Nas
velhas tradições do pensamento budista há uma bela narração a
respeito de um jovem portador de beleza incomparável. Chamava-se
Ananda. Discípulo de Buda, ele amava o mestre e entregara-se à sua
nobre filosofia em caráter de totalidade.
Ananda
era para Buda o que o jovem João representava para Jesus. Sendo um
discípulo abnegado, muitas vezes viajava pelo Sul da Índia levando
a mensagem do samadhi:
a libertação e a vitória sobre a ilusão. Em um dos seus retornos
de viagem, sob o sol ardente, percorrendo uma estrada poeirenta para
ir ao monastério onde estava o mestre, Ananda viu, à sombra
generosa de uma árvore, uma jovem que retirava água de um poço.
Muito
cansado e transpirando em abundância, ele acercou-se da fonte e
solicitou jovialmente à moça, causando-lhe grande espanto:
— Dá-me
de beber!
A jovem
identificou nele as características de um brâmane: o porte, a roupa
específica, a forma de apresentar os cabelos e o sinal colocado no
centro da testa. Muito surpresa com aquela situação, ela respondeu:
— Como
tu me pedes água? Eu sou pária (alguém que não pertencia a
nenhuma das quatro castas)! Não sabes que os párias são a sombra
da fatalidade e possuem as marcas do abandono da Divindade?
O
discípulo sereno redarguiu:
— Não
me importa se a tua é uma condição social marginalizada. Vejo-te
como uma mulher. E as mulheres são anjos que a Divindade coloca na
Terra para tornar menos ásperos os caminhos e menos solitárias as
jornadas. Dá-me de beber!
A jovem
não dispunha de um vasilhame adequado para atender ao pedido:
— Mas
eu não tenho como dar-te a água!
— Dá-me
na concha das tuas mãos! — respondeu o jovem brâmane.
A
mulher, trêmula e desconcertada, mergulhou as mãos no poço e
encheu-as com água, distendendo-as àquele jovem de beleza seráfica,
que se dobrou e sorveu suavemente o líquido, deixando que os seus
lábios tocassem várias vezes as mãos da jovem. Ele agradeceu
sorrindo e completou, com uma voz repassada de ternura:
— Nunca
me esquecerei de ti! Eu sou Ananda.
Ao dizer
isso ele partiu, enquanto a jovem ficou atormentada pelo fogo do
desejo. Tomada por essa angústia, ela recorreu à sua mãe, que
praticava as artes mágicas, na tradicional conceituação da
bruxaria.
— Mamãe,
eu tenho que me casar com esse homem! Ele foi a primeira luz na noite
dos meus desencantos! Tu, que podes dialogar com as sombras,
pede-lhes para que me ofereçam de presente, nesta vida amarga, o
suave canto daquela voz.
A
genitora afirmou, em tom grave:
— Como
tu podes pensar em tê-lo como marido? Ele é discípulo de Buda.

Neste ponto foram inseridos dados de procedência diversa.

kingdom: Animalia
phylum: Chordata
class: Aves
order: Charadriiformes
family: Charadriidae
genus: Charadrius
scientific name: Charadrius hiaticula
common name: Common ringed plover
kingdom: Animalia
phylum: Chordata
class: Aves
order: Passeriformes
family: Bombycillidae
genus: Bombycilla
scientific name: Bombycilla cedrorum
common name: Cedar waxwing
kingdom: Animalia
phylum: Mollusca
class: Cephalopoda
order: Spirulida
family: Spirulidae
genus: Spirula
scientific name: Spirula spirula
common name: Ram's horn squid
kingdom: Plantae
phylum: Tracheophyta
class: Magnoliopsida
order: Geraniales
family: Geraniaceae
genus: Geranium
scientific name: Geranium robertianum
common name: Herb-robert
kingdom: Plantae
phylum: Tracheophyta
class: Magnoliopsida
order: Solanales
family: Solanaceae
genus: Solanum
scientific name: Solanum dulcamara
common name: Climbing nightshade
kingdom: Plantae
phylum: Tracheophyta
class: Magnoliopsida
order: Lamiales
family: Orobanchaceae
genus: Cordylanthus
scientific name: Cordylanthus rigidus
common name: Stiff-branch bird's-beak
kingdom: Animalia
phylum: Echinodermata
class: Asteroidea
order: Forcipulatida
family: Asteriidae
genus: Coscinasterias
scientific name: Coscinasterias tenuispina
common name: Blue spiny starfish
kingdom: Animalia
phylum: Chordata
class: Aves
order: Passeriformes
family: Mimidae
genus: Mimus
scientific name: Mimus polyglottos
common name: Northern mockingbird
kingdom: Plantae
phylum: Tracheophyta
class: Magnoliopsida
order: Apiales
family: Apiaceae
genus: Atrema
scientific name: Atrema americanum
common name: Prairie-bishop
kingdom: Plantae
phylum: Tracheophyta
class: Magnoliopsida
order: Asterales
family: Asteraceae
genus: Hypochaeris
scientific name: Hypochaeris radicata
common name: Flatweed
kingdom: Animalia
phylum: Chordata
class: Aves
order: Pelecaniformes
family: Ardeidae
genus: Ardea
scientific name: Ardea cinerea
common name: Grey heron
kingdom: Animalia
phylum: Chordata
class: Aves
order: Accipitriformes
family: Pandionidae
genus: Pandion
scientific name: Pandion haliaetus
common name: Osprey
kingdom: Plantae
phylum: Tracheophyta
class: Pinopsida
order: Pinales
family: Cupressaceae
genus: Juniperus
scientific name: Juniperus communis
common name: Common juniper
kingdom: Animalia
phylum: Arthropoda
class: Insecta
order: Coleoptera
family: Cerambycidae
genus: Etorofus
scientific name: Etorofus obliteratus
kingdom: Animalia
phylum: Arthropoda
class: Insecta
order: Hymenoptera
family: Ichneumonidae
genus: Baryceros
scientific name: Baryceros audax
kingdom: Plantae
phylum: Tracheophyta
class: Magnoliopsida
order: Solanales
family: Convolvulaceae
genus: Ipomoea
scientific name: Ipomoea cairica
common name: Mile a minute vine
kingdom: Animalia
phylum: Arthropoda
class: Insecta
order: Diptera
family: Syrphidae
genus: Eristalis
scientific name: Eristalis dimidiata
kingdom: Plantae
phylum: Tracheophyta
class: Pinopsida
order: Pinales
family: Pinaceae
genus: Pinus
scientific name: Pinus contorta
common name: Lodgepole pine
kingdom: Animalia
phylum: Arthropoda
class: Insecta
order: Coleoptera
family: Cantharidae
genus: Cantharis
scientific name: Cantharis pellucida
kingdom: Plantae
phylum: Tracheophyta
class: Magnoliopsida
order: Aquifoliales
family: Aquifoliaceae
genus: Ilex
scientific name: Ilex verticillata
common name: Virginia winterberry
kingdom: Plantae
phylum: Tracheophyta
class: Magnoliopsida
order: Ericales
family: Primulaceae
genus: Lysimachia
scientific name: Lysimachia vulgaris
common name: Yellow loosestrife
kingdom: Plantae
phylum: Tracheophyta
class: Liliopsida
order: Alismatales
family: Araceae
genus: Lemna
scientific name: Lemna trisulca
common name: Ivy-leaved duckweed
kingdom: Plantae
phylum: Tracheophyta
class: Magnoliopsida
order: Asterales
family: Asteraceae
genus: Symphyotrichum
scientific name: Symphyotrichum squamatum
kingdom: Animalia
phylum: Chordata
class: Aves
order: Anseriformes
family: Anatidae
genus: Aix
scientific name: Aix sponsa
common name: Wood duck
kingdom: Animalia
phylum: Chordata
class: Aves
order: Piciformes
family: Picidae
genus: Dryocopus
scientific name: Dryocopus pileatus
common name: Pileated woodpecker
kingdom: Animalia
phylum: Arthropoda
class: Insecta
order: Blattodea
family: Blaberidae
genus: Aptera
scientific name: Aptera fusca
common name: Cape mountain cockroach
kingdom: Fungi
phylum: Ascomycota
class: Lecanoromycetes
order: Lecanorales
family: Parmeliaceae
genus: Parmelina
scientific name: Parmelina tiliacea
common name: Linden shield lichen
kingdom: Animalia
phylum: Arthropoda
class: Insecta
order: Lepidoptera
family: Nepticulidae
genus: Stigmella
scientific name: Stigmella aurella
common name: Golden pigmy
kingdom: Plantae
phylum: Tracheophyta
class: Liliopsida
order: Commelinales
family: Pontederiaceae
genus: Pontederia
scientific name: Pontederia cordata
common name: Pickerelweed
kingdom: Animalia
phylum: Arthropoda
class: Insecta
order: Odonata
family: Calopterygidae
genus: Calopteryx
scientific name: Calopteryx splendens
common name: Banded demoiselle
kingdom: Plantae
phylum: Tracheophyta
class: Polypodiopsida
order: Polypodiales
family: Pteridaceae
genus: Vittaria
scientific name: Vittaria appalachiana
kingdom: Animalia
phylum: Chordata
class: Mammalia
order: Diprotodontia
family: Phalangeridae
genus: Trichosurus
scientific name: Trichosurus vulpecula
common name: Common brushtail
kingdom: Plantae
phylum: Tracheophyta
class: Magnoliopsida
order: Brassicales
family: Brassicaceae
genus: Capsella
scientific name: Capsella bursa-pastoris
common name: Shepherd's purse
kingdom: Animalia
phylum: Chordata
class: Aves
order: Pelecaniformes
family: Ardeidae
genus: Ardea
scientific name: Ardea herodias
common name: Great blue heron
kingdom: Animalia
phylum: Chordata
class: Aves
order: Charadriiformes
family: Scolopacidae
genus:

Naturalmente fez votos de abnegação e de castidade, o que
inviabiliza completamente qualquer tentativa de convencê-lo a te
desposar. Ao mesmo tempo, os anjos do Paraíso o assessoram. E não
posso interceder junto aos espíritos para que o desviem da sua
trajetória espiritual.
— Mamãe,
se eu não encontrar novamente esse homem, eu me matarei! Tu és
minha mãe! Acalma meu desespero! Intercede junto às sombras para
que elas o atormentem e o despertem!
Com a
negativa materna, a mulher pária mergulhou em profunda melancolia.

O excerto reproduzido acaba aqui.